EXERCISE OBJECTIVE:
Return every line of text from the entries below without any change, and leave the pictures out of your answer.

DATA UNDER STUDY:
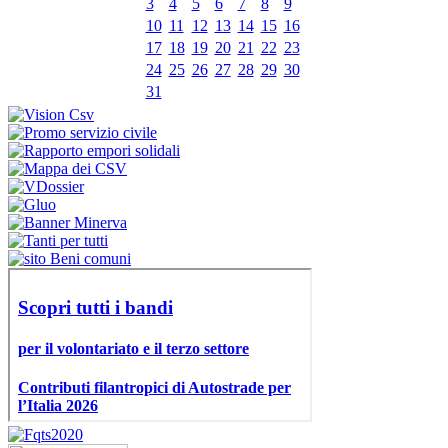
3
4
5
6
7
8
9
10
11
12
13
14
15
16
17
18
19
20
21
22
23
24
25
26
27
28
29
30
31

EXERCISE RESULT:
3
4
5
6
7
8
9
10
11
12
13
14
15
16
17
18
19
20
21
22
23
24
25
26
27
28
29
30
31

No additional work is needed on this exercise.